Is surgery a cure for Crohn's disease?
Bowel resection surgery removes the diseased section of bowel and can provide prolonged remission — particularly for isolated ileocaecal Crohn's disease. However, Crohn's disease recurs at the surgical anastomosis in approximately 50–70% of patients within 5 years without post-operative medical therapy. Surgery is best thought of as a tool to manage complications (obstruction, fistula, abscess, medically refractory disease) and reset the disease burden — combined with post-operative biologic therapy to reduce recurrence risk. Post-operative prophylactic biologic therapy (infliximab or adalimumab) significantly reduces surgical recurrence rates.
What is perianal Crohn's disease and how is it treated?
Perianal Crohn's disease (pCD) — fistulae, abscesses, skin tags, and anal canal ulcers around the anus — is one of the most debilitating manifestations of Crohn's disease, present in approximately 25–35% of patients.
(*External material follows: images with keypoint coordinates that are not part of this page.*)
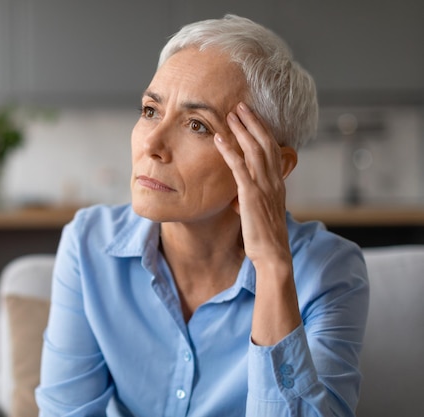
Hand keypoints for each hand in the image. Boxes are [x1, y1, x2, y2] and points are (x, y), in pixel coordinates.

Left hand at [214, 102, 293, 267]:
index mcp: (277, 182)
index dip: (261, 129)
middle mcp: (273, 180)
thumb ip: (252, 198)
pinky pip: (239, 168)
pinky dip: (229, 151)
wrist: (272, 254)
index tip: (251, 115)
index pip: (271, 148)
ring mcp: (264, 186)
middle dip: (253, 122)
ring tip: (231, 113)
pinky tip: (219, 139)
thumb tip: (238, 197)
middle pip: (265, 142)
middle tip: (241, 105)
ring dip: (242, 130)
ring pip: (254, 150)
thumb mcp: (260, 211)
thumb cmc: (265, 235)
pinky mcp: (251, 195)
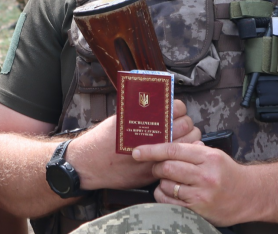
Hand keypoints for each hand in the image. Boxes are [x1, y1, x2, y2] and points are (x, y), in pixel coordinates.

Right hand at [68, 99, 199, 190]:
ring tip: (177, 140)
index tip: (174, 111)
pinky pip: (177, 162)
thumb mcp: (120, 118)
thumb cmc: (102, 140)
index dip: (178, 109)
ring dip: (186, 141)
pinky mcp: (154, 172)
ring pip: (187, 145)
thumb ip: (139, 113)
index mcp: (146, 122)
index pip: (177, 109)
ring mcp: (156, 157)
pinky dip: (178, 157)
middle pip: (186, 126)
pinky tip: (171, 154)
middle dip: (185, 125)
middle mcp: (154, 139)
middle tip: (178, 126)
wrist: (90, 164)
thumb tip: (156, 104)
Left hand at [133, 141, 250, 225]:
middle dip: (156, 167)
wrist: (250, 195)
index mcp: (208, 157)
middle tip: (158, 168)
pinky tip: (170, 193)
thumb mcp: (214, 155)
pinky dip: (164, 196)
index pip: (173, 150)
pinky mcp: (198, 211)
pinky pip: (170, 202)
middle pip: (167, 168)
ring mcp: (202, 195)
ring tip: (169, 181)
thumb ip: (192, 150)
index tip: (137, 151)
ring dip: (161, 182)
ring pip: (166, 185)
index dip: (152, 150)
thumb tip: (164, 144)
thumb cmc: (228, 173)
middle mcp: (205, 176)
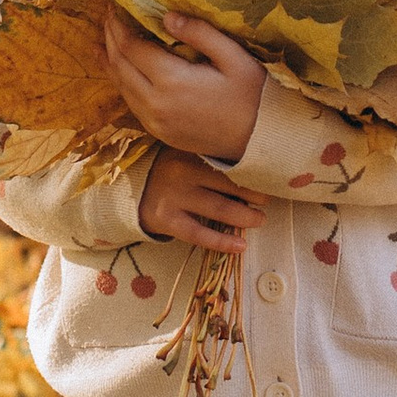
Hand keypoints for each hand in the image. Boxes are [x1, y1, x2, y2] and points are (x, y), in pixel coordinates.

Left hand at [104, 5, 265, 163]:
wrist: (261, 141)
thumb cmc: (253, 96)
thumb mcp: (234, 57)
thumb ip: (200, 34)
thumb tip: (167, 16)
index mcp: (172, 81)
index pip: (131, 48)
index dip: (119, 25)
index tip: (115, 7)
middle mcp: (155, 104)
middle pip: (119, 66)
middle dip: (110, 39)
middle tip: (109, 17)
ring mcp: (155, 122)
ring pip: (120, 86)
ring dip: (110, 60)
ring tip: (105, 39)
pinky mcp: (159, 133)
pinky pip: (131, 103)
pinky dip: (121, 81)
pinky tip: (119, 70)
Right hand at [141, 147, 262, 254]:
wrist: (126, 190)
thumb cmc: (165, 172)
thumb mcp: (184, 155)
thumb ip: (209, 159)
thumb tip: (253, 171)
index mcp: (188, 151)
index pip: (226, 160)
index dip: (251, 170)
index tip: (269, 176)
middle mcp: (182, 172)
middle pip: (228, 183)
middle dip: (254, 193)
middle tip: (268, 200)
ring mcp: (173, 197)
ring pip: (219, 209)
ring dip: (245, 216)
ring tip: (260, 220)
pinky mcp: (167, 220)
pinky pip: (200, 234)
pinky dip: (222, 242)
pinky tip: (241, 246)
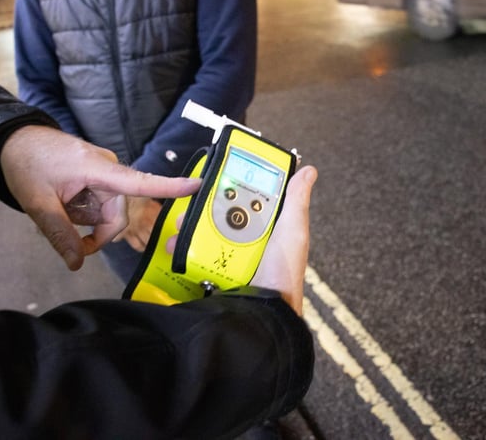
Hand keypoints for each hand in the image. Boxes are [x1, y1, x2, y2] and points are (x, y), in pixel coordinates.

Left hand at [0, 125, 200, 270]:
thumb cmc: (25, 164)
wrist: (11, 141)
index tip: (198, 186)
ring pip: (107, 211)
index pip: (140, 182)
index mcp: (99, 169)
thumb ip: (59, 233)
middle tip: (72, 244)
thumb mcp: (37, 203)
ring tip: (57, 211)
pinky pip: (99, 202)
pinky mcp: (95, 176)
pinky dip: (83, 211)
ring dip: (87, 221)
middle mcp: (108, 170)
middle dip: (97, 232)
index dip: (170, 187)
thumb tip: (77, 264)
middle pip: (118, 213)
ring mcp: (102, 172)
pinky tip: (63, 205)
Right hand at [165, 165, 316, 314]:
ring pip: (204, 232)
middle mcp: (248, 239)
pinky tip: (177, 245)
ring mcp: (230, 255)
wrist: (262, 312)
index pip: (249, 197)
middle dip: (203, 205)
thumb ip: (296, 201)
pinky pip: (196, 254)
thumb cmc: (284, 274)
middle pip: (221, 212)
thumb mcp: (292, 233)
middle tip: (192, 201)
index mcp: (268, 227)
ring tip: (181, 225)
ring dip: (189, 226)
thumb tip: (308, 171)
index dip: (234, 185)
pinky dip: (184, 248)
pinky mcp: (215, 270)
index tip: (217, 174)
Perianal fistulae in Crohn's are complex, recurrent, and notoriously difficult to heal. Treatment requires combined medical and surgical management: biological therapy with anti-TNF agents (infliximab achieves fistula closure in approximately 35–50% of patients); surgical drainage of perianal abscesses (urgent); loose seton sutures (draining the fistula track while the bowel inflammation is controlled); and in selected cases, Video-Assisted Anal Fistula Treatment (VAAFT) or LIFT procedure. MRI pelvis is essential for mapping fistula tract anatomy before any surgical intervention.